Dr. Gonsalves has been Prime Minister of St. Vincent and the Grenadines since March 2001.  That makes him the longest serving Prime Minister in the Caribbean: 24 unbroken years.  Our guess is that, as a cricket enthusiast, Dr. Gonsalves wants to go for the quarter of a century.  Happy batting!

But some might not see this as fun and games. In a NationNews report of Saturday 22 November, political scientist Professor Don Marshall is recorded as expressing disagreement with this practice of external interference in the political process of member nations of CARICOM.   

On the other hand, Peter Wickham, a Barbadian political commentator and pollster, not surprisingly, sees no problem with this behaviour. 

Incredibly, Dr. Gonsalves is alleging that the Prime Minister of T&T (Trinidad & Tobago), Kamla Persad Bessessar has operatives of her party in St. Vincent presumably fomenting opposition to his election. 

But Dr. Gonsalves himself is alleged to have gone to Jamaica to support the PNP in its election bid back in September 2025. As it turns out, the JLP won the election, retaining power in Jamaica for another term. The hypocrisy here is choking.

But could it be that this “political interference” we are seeing is a new feature of Caribbean integration that we have not been told about; one not written into the Treaty of Chaguaramas, signed on July 4, 1973 to establish the Caribbean Community (CARICOM)?

So, are we looking here at variations on a theme or is this behaviour an example of what our calypsonians would call “picong”?  Is it closer to what jazz musicians call “improvisation”; start with the basic melody and then “go as you please”?

Seriously though, whichever metaphor one adopts, this behaviour on the part of our elected representatives boils down to the same thing we see in the general society: a burgeoning disrespect for rules, borders and boundaries; a convenient blurring of the lines between legality and ethicality.

Conclusion

There was a time when to be called “the Honourable So-And-So” meant something special. That is now questionable.  There was a time when our politicians were mostly about good governance and serving people.  That era is becoming part of the passing parade.  

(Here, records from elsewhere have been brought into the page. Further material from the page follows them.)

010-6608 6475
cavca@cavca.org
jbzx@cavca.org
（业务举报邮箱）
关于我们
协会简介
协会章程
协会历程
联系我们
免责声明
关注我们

Caribbean politicians of today are all about power and self-aggrandizement.  Having drunk of the cup of power, they do not wish to let it go, even when they have nothing to offer or are effectively destroying the country.  Like the USA government, we now have our own swamp and dedicated swamp creatures.

It is time we fixed this problem. It is time for the goodly people of the Caribbean to demand term limits and a change of our electoral system from the inherited first-past-the-post system to proportional representation which, by the way, has been adopted, in one form or another, by a majority of countries (over 130) in the world. These two measures should help considerably in ridding the political system of the reign of grifters and ‘desperadoes’ and maturing our democracy.